Saturday, November 24, 2012

Writhing out of Norquist's embrace, Part V

Here we go again: Senator Saxby Chambliss, R-Georgia, one of the Quixotes of the Senate Gang of Six, is writhing out of Grover Norquist's embrace, almost exactly as in March 2011 when the Gang first got in gear to try to reincarnate, or rather fully incarnate, Bowles-Simpson.*  In this iteration, Chambliss says, "I care more about my country than I do about a 20 year-old pledge"; Norquist shoots back that Chambliss's oath is to the people of Georgia, not to him. Then Norquist revives a nonsense claim from the prior round:
Norquist also highlighted a letter Chambliss signed with fellow Gang of Six members Mike Crapo of Idaho and Tom Coburn of Oklahoma where the three said they hoped for a plan with “lower individual and corporate tax rates for all Americans.”
Lower rates? Come now -- nearly two years after this letter was written, we're all familiar with the verbal gymnastics endemic to tax reform, or attempted tax reform. As Mitt Romney kept insisting, and as Bowles-Simpson and a half-dozen other tax reform plans laying out actual specified changes to the tax code demonstrate, lower rates do not always equal lower taxes.
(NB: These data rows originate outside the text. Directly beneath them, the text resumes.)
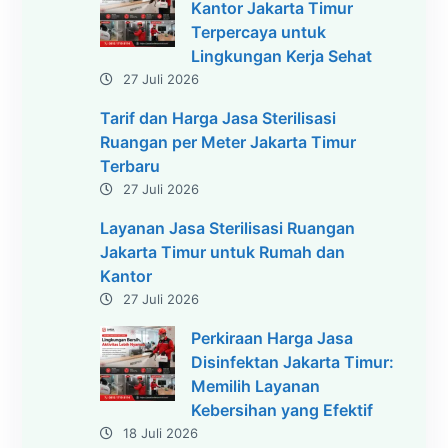
Kantor Jakarta Timur
Terpercaya untuk
Lingkungan Kerja Sehat
27 Juli 2026
Tarif dan Harga Jasa Sterilisasi
Ruangan per Meter Jakarta Timur
Terbaru
27 Juli 2026
Layanan Jasa Sterilisasi Ruangan
Jakarta Timur untuk Rumah dan
Kantor
27 Juli 2026
Perkiraan Harga Jasa
Disinfektan Jakarta Timur:
Memilih Layanan
Kebersihan yang Efektif
18 Juli 2026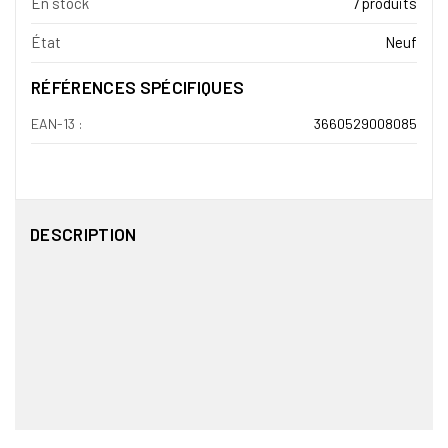
En stock
7 produits
État
Neuf
RÉFÉRENCES SPÉCIFIQUES
EAN-13 :
3660529008085
DESCRIPTION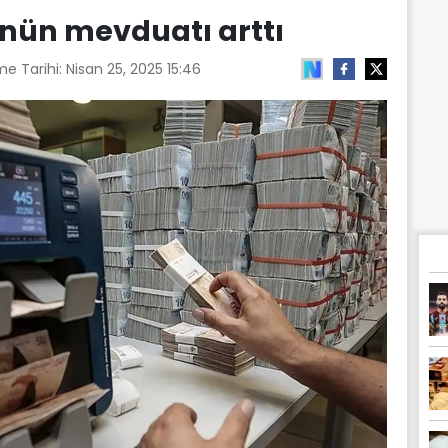
nün mevduatı arttı
me Tarihi:
Nisan 25, 2025 15:46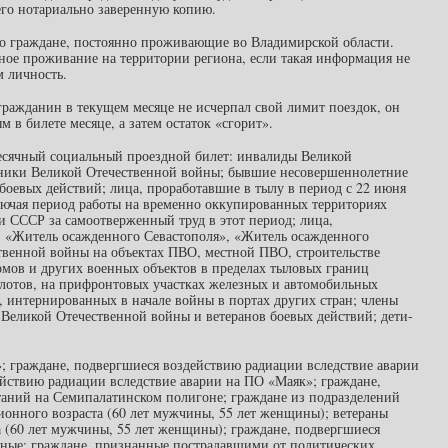
го нотариально заверенную копию.
ко граждане, постоянно проживающие во Владимирской области.
ное проживание на территории региона, если такая информация не
м личность.
гражданин в текущем месяце не исчерпал свой лимит поездок, он
 в билете месяце, а затем остаток «сгорит».
есячный социальный проездной билет: инвалиды Великой
тники Великой Отечественной войны; бывшие несовершеннолетние
оевых действий; лица, проработавшие в тылу в период с 22 июня
ключая период работы на временно оккупированных территориях
 СССР за самоотверженный труд в этот период; лица,
 «Житель осажденного Севастополя», «Житель осажденного
твенной войны на объектах ПВО, местной ПВО, строительстве
омов и других военных объектов в пределах тыловых границ
отов, на прифронтовых участках железных и автомобильных
, интернированных в начале войны в портах других стран; члены
Великой Отечественной войны и ветеранов боевых действий; дети-
; граждане, подвергшиеся воздействию радиации вследствие аварии
йствию радиации вследствие аварии на ПО «Маяк»; граждане,
аний на Семипалатинском полигоне; граждане из подразделений
ионного возраста (60 лет мужчины, 55 лет женщины); ветераны
 (60 лет мужчины, 55 лет женщины); граждане, подвергшиеся
нные; граждане, признанные пострадавшими от политических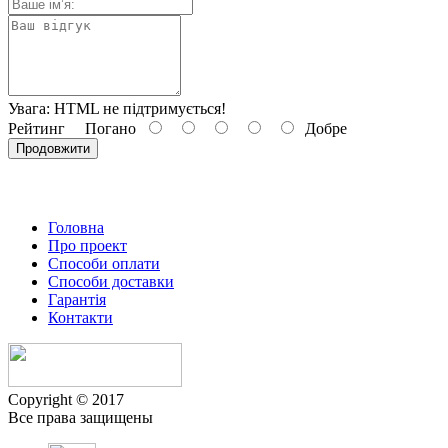
Увага:
HTML не підтримується!
Рейтинг
Погано
Добре
Продовжити
Головна
Про проект
Способи оплати
Способи доставки
Гарантiя
Контакти
Copyright © 2017
Все права защищены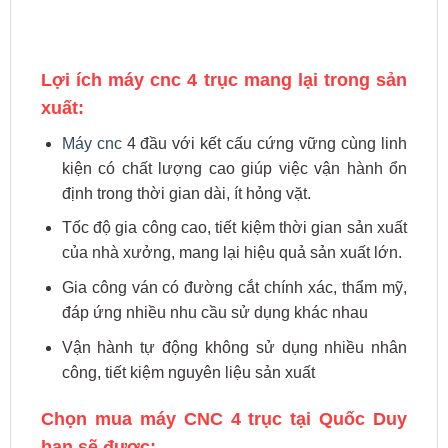
Lợi ích máy cnc 4 trục mang lại trong sản
xuất:
Máy cnc
4 đầu với kết cấu cứng vững cùng linh
kiện có chất lượng cao giúp việc vận hành ổn
định trong thời gian dài, ít hỏng vặt.
Tốc độ gia công cao, tiết kiệm thời gian sản xuất
của nhà xưởng, mang lại hiệu quả sản xuất lớn.
Gia công ván có đường cắt chính xác, thẩm mỹ,
đáp ứng nhiều nhu cầu sử dụng khác nhau
Vận hành tự động không sử dụng nhiều nhân
công, tiết kiệm nguyên liệu sản xuất
Chọn mua máy CNC 4 trục tại Quốc Duy
bạn sẽ được: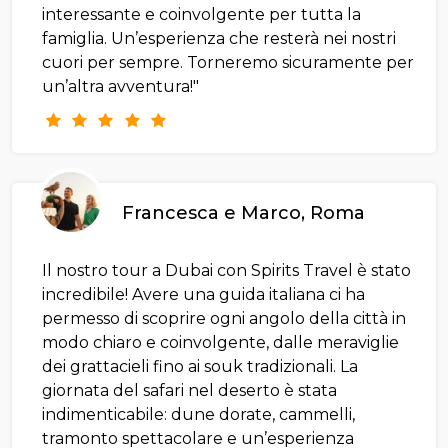
interessante e coinvolgente per tutta la
famiglia. Un’esperienza che resterà nei nostri
cuori per sempre. Torneremo sicuramente per
un’altra avventura!"
Francesca e Marco, Roma
Il nostro tour a Dubai con Spirits Travel è stato
incredibile! Avere una guida italiana ci ha
permesso di scoprire ogni angolo della città in
modo chiaro e coinvolgente, dalle meraviglie
dei grattacieli fino ai souk tradizionali. La
giornata del safari nel deserto è stata
indimenticabile: dune dorate, cammelli,
tramonto spettacolare e un’esperienza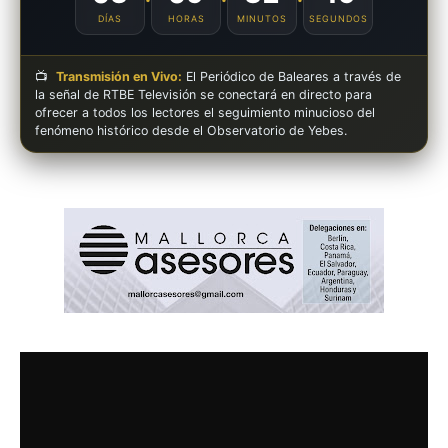
DÍAS
HORAS
MINUTOS
SEGUNDOS
📺
Transmisión en Vivo:
El Periódico de Baleares a través de
la señal de RTBE Televisión se conectará en directo para
ofrecer a todos los lectores el seguimiento minucioso del
fenómeno histórico desde el Observatorio de Yebes.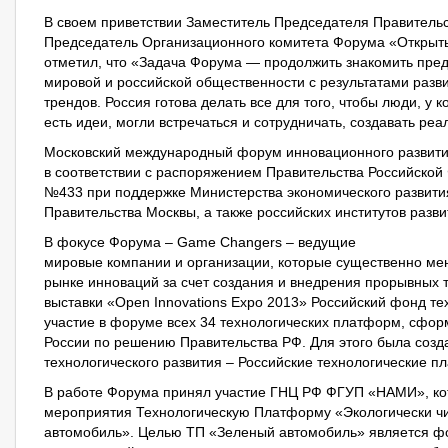
В своем приветствии Заместитель Председателя Правитель
Председатель Организационного комитета Форума «Открыт
отметил, что «Задача Форума — продолжить знакомить предс
мировой и российской общественности с результатами разв
трендов. Россия готова делать все для того, чтобы люди, у к
есть идеи, могли встречаться и сотрудничать, создавать ре
Московский международный форум инновационного развити
в соответствии с распоряжением Правительства Российской
№433 при поддержке Министерства экономического развити
Правительства Москвы, а также российских институтов разви
В фокусе Форума – Game Changers – ведущие
мировые компании и организации, которые существенно ме
рынке инноваций за счет создания и внедрения прорывных 
выставки «Open Innovations Expo 2013» Российский фонд те
участие в форуме всех 34 технологических платформ, сфо
России по решению Правительства РФ. Для этого была созд
технологического развития – Российские технологические 
В работе Форума принял участие ГНЦ РФ ФГУП «НАМИ», ко
мероприятия Технологическую Платформу «Экологически ч
автомобиль». Целью ТП «Зеленый автомобиль» является ф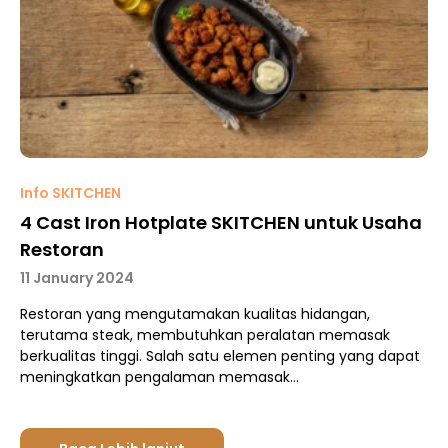
Info SKITCHEN
4 Cast Iron Hotplate SKITCHEN untuk Usaha
Restoran
11 January 2024
Restoran yang mengutamakan kualitas hidangan,
terutama steak, membutuhkan peralatan memasak
berkualitas tinggi. Salah satu elemen penting yang dapat
meningkatkan pengalaman memasak…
I parsed the letter in question (from Chambliss, Coburn and Crapo to Norquist ) in detail in February 2011. It quite plainly did not promise not to raise taxes. It promised to lower rates and target "provisions which only benefit a limited portion of Americans" and to "protect taxpayers, not special interests" -- notwithstanding (or acknowledging) that virtually all of us are both.

As the 2011 chronicles below demonstrate, we've seen this Norquist opera before. All of it. But now, more Republicans now are joining the antagonistic chorus.

Related:

Back to the future: Norquist's extortion (7/4/11)
A GOP oath best kept in the breaking? (6/17/11)
Coburn: ending the ethanol subsidy is (half?) a tax cut (6/15/11)
Did Tom Coburn just quadruple the debt ceiling ransom? (5/27/11)
Writhing out of Norquist's embrace, Part IV (5/20/11)
Writhing out of Norquist's embrace, Part III (3/9/11)
Chambliss Seizes the freedom to acknowledge that 2+2=4 (3/8/11)
Chambliss, Coburn, Crapo to Norquist: Kowtow or brush-off? (2/18/11)

* Chambliss's stated intention of violating Norquist's pledge may be slightly more unequivocal now than in March 2011 -- though then, too,  he said, " “We’ve got to close the revenue gap” and characterized himself as a Republican who was "put[ting] revenues on the table." 

1 comment:

  1. Not to put too fine a point on it, but Norquist is a tool. Bought and paid for by people who stand to benefit from his movement more than he himself would.

    At some point he will be exposed as the charlatan he is.